Policy wonkery is manifestly a growth industry. In just three decades, the number of "think tanks" devoted to public policy research has soared from fewer than 70 to more than 300. Yet despite their often frantic efforts at self-promotion, most of these organizations remain largely hidden from public view. Rich and Weaver, political scientists at Wake Forest University, looked into what makes some think tanks more visible in the news media than others.

Taking a sample of 51 think tanks of various resources, outlooks, and locations, they examined how the organizations and their "experts" fared in news coverage and op-ed pieces in six national newspapers—the New York Times, the Wall Street Journal, the Christian Science Monitor, USA Today, the Washington Post, and the Washington Times.

The papers "tend to rely on the same think tanks as sources," they found. The centrist Brookings Institution was the most commonly cited think tank—except in the conservative Washington Times, where it ranked fifth. In each of the other five newspapers, Brookings, the conservative Heritage Foundation, and the conservative American Enterprise Institute (all located in Washington) were the three most-cited think tanks, accounting for a third or more of the mentions.

Washington-based institutions got the lion’s share of the coverage, from almost 69 percent of the mentions (New York Times) to more than 86 percent (USA Today). Nationally oriented institutes headquartered elsewhere, such as the conservative Hudson Institute in Indianapolis, got only between 12 percent (USA Today) and 24 percent (New York Times, Wall Street Journal).

Though state-oriented think tanks are the fastest-growing type, say Rich and Weaver, they "are almost invisible" in the national newspapers, getting less than two percent of the mentions in five of the papers.

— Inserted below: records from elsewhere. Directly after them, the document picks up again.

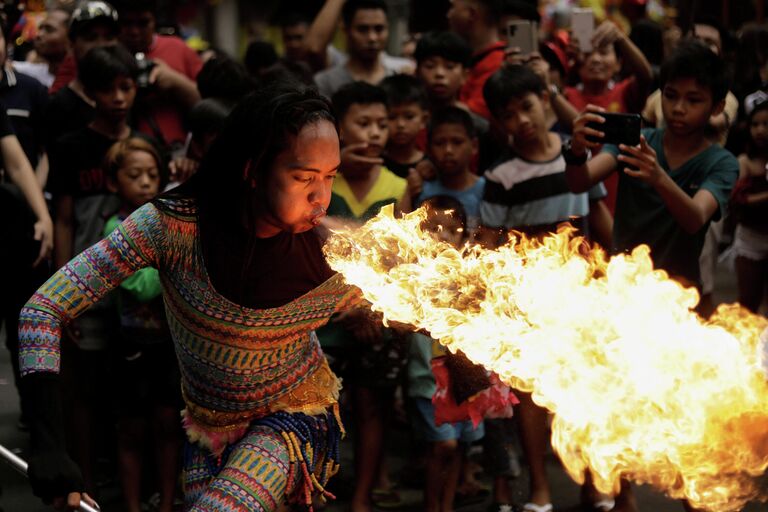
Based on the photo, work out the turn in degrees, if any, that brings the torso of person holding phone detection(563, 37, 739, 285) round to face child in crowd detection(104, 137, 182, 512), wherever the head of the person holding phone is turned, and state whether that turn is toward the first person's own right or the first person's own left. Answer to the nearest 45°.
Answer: approximately 45° to the first person's own right

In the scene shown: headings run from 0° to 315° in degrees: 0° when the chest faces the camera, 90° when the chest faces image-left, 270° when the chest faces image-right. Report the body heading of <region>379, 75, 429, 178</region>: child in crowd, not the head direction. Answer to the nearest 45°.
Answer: approximately 0°

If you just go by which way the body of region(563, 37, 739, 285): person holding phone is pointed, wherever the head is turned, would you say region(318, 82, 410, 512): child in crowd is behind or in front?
in front

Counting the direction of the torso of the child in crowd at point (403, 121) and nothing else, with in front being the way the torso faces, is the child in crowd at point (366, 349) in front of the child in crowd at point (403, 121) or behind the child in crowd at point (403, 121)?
in front

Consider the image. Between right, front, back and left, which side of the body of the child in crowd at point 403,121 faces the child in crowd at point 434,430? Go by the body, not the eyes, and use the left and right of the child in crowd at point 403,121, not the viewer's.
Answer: front

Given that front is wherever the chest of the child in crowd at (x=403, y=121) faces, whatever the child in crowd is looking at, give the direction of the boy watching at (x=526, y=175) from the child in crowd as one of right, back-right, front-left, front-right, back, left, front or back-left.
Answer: front-left

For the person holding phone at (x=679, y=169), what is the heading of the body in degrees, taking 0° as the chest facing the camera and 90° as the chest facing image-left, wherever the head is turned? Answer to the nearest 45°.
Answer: approximately 45°

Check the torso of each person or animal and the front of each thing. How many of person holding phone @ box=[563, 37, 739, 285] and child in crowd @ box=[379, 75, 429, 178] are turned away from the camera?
0

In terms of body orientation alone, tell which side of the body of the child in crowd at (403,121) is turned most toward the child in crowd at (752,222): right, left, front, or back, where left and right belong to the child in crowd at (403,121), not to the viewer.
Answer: left

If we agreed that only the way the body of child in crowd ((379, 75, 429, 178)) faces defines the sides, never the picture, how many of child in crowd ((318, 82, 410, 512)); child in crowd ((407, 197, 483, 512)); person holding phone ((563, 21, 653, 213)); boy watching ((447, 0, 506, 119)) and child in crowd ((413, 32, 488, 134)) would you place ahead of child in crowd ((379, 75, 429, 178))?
2

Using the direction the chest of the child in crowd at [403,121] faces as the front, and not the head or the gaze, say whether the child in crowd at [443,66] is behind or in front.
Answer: behind

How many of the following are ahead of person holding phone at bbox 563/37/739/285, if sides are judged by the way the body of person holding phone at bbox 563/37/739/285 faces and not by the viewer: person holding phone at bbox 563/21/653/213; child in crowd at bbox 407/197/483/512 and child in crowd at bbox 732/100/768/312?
1
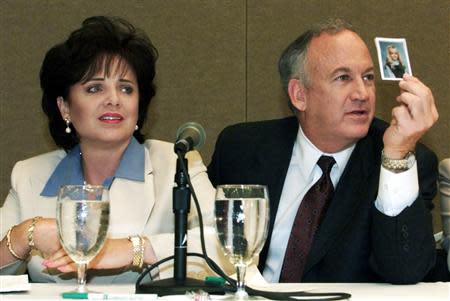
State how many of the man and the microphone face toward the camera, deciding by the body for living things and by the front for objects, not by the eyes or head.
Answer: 1

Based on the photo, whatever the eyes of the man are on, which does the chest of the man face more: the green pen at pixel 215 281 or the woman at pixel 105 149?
the green pen

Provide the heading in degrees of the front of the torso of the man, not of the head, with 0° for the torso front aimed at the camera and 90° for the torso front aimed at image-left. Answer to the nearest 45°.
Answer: approximately 0°

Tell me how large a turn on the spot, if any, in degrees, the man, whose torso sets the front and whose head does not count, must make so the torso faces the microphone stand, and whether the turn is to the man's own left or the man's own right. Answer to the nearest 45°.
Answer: approximately 45° to the man's own right

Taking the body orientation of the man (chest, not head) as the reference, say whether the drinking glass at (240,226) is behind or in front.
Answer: in front

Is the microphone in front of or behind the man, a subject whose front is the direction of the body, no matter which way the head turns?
in front

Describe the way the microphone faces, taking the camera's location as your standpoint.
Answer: facing away from the viewer and to the right of the viewer
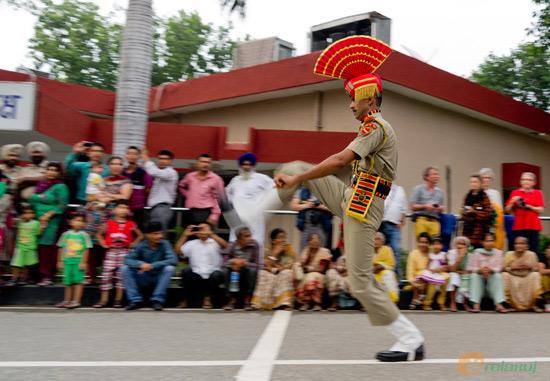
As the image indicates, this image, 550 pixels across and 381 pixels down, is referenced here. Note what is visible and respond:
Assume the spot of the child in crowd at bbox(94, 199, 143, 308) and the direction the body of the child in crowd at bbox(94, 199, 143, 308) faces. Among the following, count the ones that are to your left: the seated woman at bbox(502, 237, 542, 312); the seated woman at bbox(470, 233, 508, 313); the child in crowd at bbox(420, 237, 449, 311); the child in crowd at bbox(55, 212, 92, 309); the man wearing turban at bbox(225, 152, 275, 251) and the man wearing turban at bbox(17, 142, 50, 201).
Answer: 4

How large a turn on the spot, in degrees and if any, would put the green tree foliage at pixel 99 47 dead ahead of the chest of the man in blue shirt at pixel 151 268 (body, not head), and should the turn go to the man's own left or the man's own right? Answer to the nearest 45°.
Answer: approximately 180°

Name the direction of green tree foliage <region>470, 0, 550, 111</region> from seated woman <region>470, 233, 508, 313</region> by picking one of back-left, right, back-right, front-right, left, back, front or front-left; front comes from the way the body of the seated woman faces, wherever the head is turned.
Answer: back

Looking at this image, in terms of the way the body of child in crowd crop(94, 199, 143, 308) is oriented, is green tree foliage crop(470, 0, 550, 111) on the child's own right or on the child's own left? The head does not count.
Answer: on the child's own left

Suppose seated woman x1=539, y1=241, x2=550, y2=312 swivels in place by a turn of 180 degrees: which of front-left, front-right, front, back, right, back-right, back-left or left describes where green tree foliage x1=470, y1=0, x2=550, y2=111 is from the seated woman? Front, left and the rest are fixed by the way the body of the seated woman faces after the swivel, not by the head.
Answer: front

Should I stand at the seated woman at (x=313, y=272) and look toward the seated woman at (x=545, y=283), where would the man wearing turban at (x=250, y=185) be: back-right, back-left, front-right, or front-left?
back-left

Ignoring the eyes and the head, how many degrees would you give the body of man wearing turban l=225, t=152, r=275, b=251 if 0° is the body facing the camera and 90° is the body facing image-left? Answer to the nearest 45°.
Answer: approximately 0°

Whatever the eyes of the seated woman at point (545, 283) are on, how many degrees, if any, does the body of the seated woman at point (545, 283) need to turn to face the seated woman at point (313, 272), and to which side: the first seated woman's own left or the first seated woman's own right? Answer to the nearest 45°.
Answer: approximately 45° to the first seated woman's own right

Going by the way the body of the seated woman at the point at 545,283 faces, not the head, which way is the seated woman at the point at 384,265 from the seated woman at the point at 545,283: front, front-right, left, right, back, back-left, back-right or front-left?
front-right
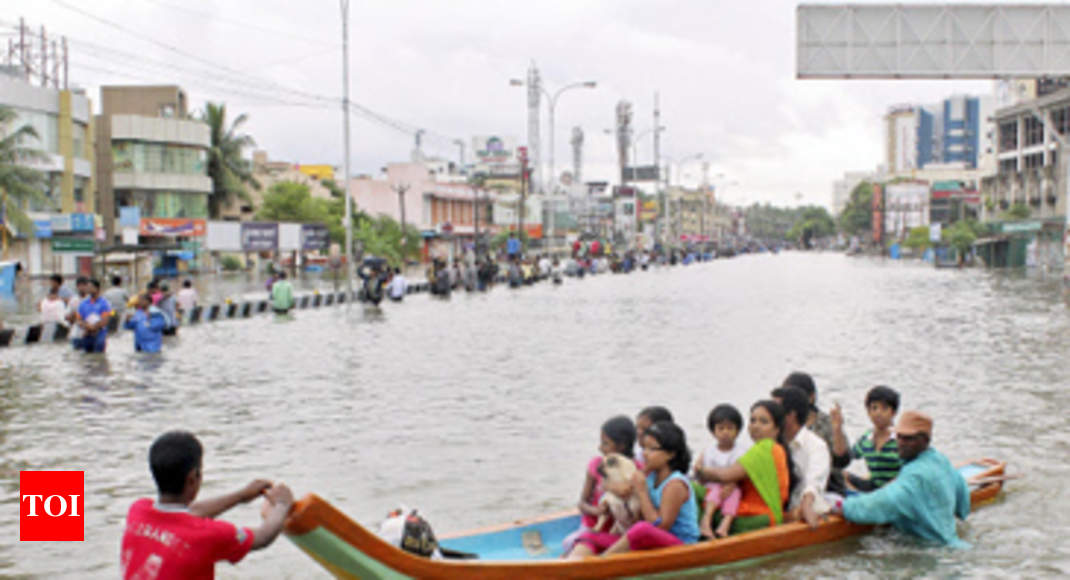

The organizations’ financial resources vary widely. The conservative Heritage Foundation’s 1996 budget was $24.2 million, 11 times that of the liberal Worldwatch Institute. Washington-based, nonliberal think tanks "have major advantages," Rich and Weaver say, in attracting money from foundations, corporations, and governments—and this translates into more media visibility. The conservative outfits received from 29 percent (New York Times) to 62 percent (Washington Times) of the think tank mentions. Liberal ones got only between four percent (Washington Times) and 13 percent (Christian Science Monitor).